Just I have a little doubt but that I think to have solved. If I consider that inequality
$$\cos(2x)\geq 0 \tag 1$$
if I put $2x=u$, we have
$$\cos(u)\geq 0 \iff -\frac{\pi}2+2\Bbb Z\pi \leq u \le \frac{\pi}2+2\Bbb Z\pi$$
that for the $(1)$ we will have:
$$-\frac{\pi}4+\Bbb Z\pi \leq x \le \frac{\pi}4+\Bbb Z\pi \tag 2$$
If I drew the arc only in the interval $-\frac{\pi}4\leq x \le \frac{\pi}4$ I would have made a very serious mistake because in the $(2)$ I have also a main periodicity of $\pi$ that I must to draw necessarily. If the main periodicity was different (it is not in this exercise-I'm supposing), for example $\pi/3$, I should always draw in the interval $[0,2\pi[$, the interval $(a,b)\subseteq[0,2\pi[$ without the periodicity ($\iff$ the continuous red arc), but also the other continuous red arc $(a+\frac{\pi}3,b+\frac{\pi}3)\subseteq[0,2\pi[$.

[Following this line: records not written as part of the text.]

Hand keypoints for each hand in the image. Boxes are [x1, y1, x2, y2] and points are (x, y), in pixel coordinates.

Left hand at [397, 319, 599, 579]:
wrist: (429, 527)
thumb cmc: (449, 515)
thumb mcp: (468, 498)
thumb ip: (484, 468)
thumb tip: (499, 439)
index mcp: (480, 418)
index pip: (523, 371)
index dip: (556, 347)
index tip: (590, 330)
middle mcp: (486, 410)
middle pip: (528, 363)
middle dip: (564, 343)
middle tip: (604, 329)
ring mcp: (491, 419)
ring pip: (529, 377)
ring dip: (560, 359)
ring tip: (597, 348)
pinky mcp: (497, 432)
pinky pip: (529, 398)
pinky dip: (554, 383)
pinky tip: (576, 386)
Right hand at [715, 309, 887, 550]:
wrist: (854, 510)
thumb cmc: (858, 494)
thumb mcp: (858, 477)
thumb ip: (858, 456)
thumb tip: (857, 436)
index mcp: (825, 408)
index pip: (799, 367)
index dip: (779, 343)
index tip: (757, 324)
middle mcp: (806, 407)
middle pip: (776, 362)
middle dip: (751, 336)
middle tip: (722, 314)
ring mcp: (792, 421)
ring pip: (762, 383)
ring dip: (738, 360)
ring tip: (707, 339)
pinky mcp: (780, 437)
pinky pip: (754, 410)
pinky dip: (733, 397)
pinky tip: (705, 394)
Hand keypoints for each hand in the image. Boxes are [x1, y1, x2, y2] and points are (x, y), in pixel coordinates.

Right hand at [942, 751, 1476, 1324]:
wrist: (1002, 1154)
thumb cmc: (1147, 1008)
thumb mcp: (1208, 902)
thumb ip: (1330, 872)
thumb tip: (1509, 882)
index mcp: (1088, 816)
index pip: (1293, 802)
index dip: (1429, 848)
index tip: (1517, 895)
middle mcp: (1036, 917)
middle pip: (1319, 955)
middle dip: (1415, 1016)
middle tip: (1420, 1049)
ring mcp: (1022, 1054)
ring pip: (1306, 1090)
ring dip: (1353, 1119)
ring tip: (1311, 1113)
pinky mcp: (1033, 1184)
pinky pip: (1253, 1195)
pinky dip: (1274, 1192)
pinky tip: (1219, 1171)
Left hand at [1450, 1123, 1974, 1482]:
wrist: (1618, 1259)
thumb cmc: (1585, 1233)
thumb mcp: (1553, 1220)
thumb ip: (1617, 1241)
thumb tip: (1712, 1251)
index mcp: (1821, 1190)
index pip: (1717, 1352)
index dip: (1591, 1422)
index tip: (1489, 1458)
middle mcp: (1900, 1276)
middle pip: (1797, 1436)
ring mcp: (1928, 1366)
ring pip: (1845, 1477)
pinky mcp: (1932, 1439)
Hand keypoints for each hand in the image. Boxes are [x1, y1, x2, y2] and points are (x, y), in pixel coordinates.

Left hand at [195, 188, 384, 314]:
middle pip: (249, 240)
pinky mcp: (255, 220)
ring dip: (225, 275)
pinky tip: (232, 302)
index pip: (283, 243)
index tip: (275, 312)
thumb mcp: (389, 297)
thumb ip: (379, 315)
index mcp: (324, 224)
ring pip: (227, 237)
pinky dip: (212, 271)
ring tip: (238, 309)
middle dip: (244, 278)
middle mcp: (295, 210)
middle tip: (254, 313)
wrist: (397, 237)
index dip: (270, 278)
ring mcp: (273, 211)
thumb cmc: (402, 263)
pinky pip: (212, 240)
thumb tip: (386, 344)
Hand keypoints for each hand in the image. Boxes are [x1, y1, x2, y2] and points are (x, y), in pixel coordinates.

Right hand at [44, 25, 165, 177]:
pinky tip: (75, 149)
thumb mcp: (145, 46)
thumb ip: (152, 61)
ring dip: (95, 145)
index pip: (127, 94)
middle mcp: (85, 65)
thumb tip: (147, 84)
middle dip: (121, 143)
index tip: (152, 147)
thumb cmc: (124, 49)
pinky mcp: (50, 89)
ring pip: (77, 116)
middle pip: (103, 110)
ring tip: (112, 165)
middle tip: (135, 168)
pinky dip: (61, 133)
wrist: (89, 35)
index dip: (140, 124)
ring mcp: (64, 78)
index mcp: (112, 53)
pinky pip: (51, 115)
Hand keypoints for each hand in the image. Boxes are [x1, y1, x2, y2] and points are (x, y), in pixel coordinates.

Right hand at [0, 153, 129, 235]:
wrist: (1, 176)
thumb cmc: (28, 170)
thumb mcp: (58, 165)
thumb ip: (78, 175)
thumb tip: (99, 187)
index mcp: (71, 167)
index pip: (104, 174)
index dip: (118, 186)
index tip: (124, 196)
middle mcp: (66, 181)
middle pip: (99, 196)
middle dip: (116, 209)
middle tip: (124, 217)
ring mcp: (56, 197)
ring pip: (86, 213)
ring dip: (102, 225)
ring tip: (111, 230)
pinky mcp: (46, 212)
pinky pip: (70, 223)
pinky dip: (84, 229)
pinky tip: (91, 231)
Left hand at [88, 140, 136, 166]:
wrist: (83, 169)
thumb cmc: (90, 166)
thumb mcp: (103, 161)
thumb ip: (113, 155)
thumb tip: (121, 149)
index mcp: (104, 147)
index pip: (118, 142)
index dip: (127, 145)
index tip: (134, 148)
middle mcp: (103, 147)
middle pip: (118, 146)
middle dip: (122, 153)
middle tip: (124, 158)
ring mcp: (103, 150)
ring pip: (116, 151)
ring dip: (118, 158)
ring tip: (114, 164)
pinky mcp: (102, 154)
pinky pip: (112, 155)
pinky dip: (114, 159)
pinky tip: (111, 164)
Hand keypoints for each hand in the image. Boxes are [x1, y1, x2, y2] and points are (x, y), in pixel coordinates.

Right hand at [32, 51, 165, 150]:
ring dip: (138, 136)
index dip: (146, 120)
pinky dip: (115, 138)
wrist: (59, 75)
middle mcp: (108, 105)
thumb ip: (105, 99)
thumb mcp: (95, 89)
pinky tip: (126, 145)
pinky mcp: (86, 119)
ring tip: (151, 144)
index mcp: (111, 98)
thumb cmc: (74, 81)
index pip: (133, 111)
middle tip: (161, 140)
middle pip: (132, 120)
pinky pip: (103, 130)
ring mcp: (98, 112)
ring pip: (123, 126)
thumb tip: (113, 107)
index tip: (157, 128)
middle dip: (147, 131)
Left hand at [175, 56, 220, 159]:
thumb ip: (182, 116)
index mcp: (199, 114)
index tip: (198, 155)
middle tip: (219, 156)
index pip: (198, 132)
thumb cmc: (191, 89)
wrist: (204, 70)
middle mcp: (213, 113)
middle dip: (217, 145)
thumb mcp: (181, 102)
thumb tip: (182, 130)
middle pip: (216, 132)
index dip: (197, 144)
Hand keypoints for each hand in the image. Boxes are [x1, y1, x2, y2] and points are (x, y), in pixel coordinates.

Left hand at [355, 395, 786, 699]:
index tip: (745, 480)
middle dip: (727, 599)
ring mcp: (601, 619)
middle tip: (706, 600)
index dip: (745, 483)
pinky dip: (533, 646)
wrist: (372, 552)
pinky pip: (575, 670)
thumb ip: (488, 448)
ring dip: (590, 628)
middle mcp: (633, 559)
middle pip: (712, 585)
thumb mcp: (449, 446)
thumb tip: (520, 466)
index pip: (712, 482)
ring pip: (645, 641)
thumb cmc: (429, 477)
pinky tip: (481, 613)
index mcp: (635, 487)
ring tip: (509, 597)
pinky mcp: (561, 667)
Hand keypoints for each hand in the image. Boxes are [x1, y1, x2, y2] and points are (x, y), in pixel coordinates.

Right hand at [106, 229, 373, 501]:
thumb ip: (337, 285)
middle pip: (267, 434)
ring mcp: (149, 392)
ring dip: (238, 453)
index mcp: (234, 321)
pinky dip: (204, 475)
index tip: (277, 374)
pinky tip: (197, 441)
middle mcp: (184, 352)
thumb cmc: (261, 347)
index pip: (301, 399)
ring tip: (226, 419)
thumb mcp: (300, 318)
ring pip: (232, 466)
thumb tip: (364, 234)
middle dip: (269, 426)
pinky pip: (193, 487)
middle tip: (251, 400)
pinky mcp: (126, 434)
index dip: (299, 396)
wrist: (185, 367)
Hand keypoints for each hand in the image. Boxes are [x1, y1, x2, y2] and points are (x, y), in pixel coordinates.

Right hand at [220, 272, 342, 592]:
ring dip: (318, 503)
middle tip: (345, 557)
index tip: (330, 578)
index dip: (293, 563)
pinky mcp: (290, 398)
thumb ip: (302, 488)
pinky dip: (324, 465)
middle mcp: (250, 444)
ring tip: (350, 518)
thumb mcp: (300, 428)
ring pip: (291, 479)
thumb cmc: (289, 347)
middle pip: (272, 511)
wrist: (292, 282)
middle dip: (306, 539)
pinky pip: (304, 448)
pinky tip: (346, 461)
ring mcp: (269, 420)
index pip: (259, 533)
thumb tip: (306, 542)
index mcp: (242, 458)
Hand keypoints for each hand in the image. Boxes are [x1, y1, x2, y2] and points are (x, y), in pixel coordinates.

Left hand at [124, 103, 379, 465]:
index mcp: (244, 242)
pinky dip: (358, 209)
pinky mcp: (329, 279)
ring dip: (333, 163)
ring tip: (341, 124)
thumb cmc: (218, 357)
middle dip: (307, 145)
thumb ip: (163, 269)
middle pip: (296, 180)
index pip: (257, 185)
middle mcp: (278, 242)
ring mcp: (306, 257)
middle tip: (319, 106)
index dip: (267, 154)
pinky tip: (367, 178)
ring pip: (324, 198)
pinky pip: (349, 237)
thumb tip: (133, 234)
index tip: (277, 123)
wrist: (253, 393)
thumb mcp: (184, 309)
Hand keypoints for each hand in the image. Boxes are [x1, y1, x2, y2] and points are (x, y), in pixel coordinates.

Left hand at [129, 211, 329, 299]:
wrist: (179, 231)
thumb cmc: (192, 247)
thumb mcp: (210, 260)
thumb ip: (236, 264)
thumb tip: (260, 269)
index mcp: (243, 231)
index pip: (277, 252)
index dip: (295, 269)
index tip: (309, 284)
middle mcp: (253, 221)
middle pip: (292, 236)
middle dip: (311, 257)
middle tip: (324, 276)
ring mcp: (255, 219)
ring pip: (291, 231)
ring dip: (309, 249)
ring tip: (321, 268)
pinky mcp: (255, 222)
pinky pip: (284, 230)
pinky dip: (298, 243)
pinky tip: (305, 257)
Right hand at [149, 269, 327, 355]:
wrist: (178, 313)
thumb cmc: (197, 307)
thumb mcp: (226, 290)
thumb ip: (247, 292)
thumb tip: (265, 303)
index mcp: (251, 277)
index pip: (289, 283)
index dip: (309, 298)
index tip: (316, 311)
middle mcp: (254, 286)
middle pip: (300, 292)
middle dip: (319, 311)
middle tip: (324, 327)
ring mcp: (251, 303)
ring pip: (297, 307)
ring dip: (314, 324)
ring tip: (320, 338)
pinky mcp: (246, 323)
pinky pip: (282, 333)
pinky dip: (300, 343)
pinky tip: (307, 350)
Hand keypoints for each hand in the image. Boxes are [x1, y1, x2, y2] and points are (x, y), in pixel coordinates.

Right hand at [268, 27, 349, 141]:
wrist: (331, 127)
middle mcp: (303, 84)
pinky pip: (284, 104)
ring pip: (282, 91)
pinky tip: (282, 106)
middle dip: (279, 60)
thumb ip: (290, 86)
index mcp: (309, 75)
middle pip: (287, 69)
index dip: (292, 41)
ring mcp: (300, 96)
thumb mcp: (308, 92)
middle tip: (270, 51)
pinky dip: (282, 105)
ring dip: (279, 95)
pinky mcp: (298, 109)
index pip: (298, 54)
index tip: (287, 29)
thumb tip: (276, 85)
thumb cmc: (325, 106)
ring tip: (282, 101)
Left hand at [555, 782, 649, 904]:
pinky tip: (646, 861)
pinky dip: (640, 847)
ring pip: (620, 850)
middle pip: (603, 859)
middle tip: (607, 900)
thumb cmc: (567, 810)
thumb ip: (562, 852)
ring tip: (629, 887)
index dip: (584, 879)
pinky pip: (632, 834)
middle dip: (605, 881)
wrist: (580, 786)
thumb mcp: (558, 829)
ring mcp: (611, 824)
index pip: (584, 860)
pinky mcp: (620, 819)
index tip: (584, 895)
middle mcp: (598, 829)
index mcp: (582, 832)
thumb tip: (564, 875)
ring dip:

Reading the comment of the user @Hyenazixiao if I have $\cos(6x)≥0$ I'll need to draw $6$ equi-distance and equi-length red arcs within of a period of $2π$. Is there a proof for this event or can I see from the last solution looking the periodicity?
As an algebraic answer, note that in one period $2\pi$, $\cos(x)\geq0$ on $\left[0,\;\frac{\pi}{2}\right]\cup\left[\frac{3\pi}{2},\;2\pi\right)$. By multiplying the inside of the cosine by $m\in\mathbb{R}$, we are effectively compressing or "squishing" the function by a factor of $m$.
So, assuming $m\neq0$ (if $m$ were $0$ the inequality would hold everywhere) the new period is $\frac{2\pi}{m}$, and the new interval where $\cos(mx)\geq0$ in one period is now $\left[0,\;\frac{\pi}{2m}\right]\cup\left[\frac{3\pi}{2m},\;\frac{2\pi}{m}\right)$.
Finally, to account for periodicity, we add $\frac{2k\pi}{m}$ to each end of the two intervals, where $k\in\mathbb{Z}$. Hence, the set of $x$ satisfying the inequality $\cos(mx)\geq 0$ is
$$x\in\left[\frac{2k\pi}{m},\;\frac{\pi}{2m}+\frac{2k\pi}{m}\right]\cup\left[\frac{3\pi}{2m}+\frac{2k\pi}{m},\;\frac{2\pi}{m}+\frac{2k\pi}{m}\right)$$
which can be simplified to:
$$x\in\left[\frac{2k\pi}{m},\;\frac{(4k+1)\pi}{2m}\right]\cup\left[\frac{(4k+3)\pi}{2m},\;\frac{(2k+2)\pi}{m}\right).$$
Geometrically, for your red arcs, $\cos(mx)$ would have $m$ red arcs within the circle. Hope this helps!